SOURCE DATA |
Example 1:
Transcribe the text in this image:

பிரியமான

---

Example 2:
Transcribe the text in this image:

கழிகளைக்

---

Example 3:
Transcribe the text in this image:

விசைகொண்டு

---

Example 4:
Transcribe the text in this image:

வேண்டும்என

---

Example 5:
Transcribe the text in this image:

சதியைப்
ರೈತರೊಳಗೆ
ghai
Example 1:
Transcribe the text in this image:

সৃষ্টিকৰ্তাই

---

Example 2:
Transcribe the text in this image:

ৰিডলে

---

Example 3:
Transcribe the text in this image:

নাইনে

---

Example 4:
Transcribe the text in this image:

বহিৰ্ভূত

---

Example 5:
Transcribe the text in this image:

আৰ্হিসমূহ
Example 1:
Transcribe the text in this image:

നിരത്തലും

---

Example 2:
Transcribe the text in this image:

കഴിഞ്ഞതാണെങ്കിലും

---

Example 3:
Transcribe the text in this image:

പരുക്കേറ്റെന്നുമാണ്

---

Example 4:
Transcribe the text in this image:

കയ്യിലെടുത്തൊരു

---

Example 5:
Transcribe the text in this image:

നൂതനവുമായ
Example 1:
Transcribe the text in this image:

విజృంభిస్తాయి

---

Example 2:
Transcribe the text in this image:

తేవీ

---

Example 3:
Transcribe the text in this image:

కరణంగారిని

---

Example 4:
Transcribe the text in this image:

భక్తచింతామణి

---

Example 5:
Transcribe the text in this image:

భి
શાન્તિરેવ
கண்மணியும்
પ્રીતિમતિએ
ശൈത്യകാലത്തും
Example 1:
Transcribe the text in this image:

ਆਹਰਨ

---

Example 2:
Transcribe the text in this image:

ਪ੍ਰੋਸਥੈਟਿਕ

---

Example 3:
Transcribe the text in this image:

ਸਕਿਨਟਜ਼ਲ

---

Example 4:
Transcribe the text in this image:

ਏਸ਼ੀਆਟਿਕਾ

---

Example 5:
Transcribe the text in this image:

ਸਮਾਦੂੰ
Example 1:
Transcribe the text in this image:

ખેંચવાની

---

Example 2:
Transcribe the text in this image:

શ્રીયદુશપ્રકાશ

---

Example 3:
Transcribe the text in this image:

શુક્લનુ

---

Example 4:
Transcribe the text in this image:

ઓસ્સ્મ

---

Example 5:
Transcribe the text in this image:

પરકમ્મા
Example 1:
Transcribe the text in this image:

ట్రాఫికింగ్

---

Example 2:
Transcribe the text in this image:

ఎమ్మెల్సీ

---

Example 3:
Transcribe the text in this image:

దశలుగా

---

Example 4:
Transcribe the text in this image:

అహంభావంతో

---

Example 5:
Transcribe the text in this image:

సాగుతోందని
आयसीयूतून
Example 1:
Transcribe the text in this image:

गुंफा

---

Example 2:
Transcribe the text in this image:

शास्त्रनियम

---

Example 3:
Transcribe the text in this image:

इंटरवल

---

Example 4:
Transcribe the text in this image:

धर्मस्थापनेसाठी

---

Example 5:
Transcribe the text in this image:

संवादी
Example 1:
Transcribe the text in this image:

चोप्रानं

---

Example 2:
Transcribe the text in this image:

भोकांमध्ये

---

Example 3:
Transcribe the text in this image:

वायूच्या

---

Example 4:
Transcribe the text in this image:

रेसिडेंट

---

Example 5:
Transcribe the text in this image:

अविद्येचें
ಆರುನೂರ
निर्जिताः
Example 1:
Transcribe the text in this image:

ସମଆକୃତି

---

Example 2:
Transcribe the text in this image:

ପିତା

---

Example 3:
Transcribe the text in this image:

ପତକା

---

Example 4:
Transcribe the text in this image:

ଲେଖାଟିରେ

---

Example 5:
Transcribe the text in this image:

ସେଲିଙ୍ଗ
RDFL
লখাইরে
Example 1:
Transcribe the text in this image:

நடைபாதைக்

EXERCISE AIM | From the data above, copy each line exactly.

WRITTEN RESPONSE |
Example 1:
Transcribe the text in this image:

பிரியமான

---

Example 2:
Transcribe the text in this image:

கழிகளைக்

---

Example 3:
Transcribe the text in this image:

விசைகொண்டு

---

Example 4:
Transcribe the text in this image:

வேண்டும்என

---

Example 5:
Transcribe the text in this image:

சதியைப்
ರೈತರೊಳಗೆ
ghai
Example 1:
Transcribe the text in this image:

সৃষ্টিকৰ্তাই

---

Example 2:
Transcribe the text in this image:

ৰিডলে

---

Example 3:
Transcribe the text in this image:

নাইনে

---

Example 4:
Transcribe the text in this image:

বহিৰ্ভূত

---

Example 5:
Transcribe the text in this image:

আৰ্হিসমূহ
Example 1:
Transcribe the text in this image:

നിരത്തലും

---

Example 2:
Transcribe the text in this image:

കഴിഞ്ഞതാണെങ്കിലും

---

Example 3:
Transcribe the text in this image:

പരുക്കേറ്റെന്നുമാണ്

---

Example 4:
Transcribe the text in this image:

കയ്യിലെടുത്തൊരു

---

Example 5:
Transcribe the text in this image:

നൂതനവുമായ
Example 1:
Transcribe the text in this image:

విజృంభిస్తాయి

---

Example 2:
Transcribe the text in this image:

తేవీ

---

Example 3:
Transcribe the text in this image:

కరణంగారిని

---

Example 4:
Transcribe the text in this image:

భక్తచింతామణి

---

Example 5:
Transcribe the text in this image:

భి
શાન્તિરેવ
கண்மணியும்
પ્રીતિમતિએ
ശൈത്യകാലത്തും
Example 1:
Transcribe the text in this image:

ਆਹਰਨ

---

Example 2:
Transcribe the text in this image:

ਪ੍ਰੋਸਥੈਟਿਕ

---

Example 3:
Transcribe the text in this image:

ਸਕਿਨਟਜ਼ਲ

---

Example 4:
Transcribe the text in this image:

ਏਸ਼ੀਆਟਿਕਾ

---

Example 5:
Transcribe the text in this image:

ਸਮਾਦੂੰ
Example 1:
Transcribe the text in this image:

ખેંચવાની

---

Example 2:
Transcribe the text in this image:

શ્રીયદુશપ્રકાશ

---

Example 3:
Transcribe the text in this image:

શુક્લનુ

---

Example 4:
Transcribe the text in this image:

ઓસ્સ્મ

---

Example 5:
Transcribe the text in this image:

પરકમ્મા
Example 1:
Transcribe the text in this image:

ట్రాఫికింగ్

---

Example 2:
Transcribe the text in this image:

ఎమ్మెల్సీ

---

Example 3:
Transcribe the text in this image:

దశలుగా

---

Example 4:
Transcribe the text in this image:

అహంభావంతో

---

Example 5:
Transcribe the text in this image:

సాగుతోందని
आयसीयूतून
Example 1:
Transcribe the text in this image:

गुंफा

---

Example 2:
Transcribe the text in this image:

शास्त्रनियम

---

Example 3:
Transcribe the text in this image:

इंटरवल

---

Example 4:
Transcribe the text in this image:

धर्मस्थापनेसाठी

---

Example 5:
Transcribe the text in this image:

संवादी
Example 1:
Transcribe the text in this image:

चोप्रानं

---

Example 2:
Transcribe the text in this image:

भोकांमध्ये

---

Example 3:
Transcribe the text in this image:

वायूच्या

---

Example 4:
Transcribe the text in this image:

रेसिडेंट

---

Example 5:
Transcribe the text in this image:

अविद्येचें
ಆರುನೂರ
निर्जिताः
Example 1:
Transcribe the text in this image:

ସମଆକୃତି

---

Example 2:
Transcribe the text in this image:

ପିତା

---

Example 3:
Transcribe the text in this image:

ପତକା

---

Example 4:
Transcribe the text in this image:

ଲେଖାଟିରେ

---

Example 5:
Transcribe the text in this image:

ସେଲିଙ୍ଗ
RDFL
লখাইরে
Example 1:
Transcribe the text in this image:

நடைபாதைக்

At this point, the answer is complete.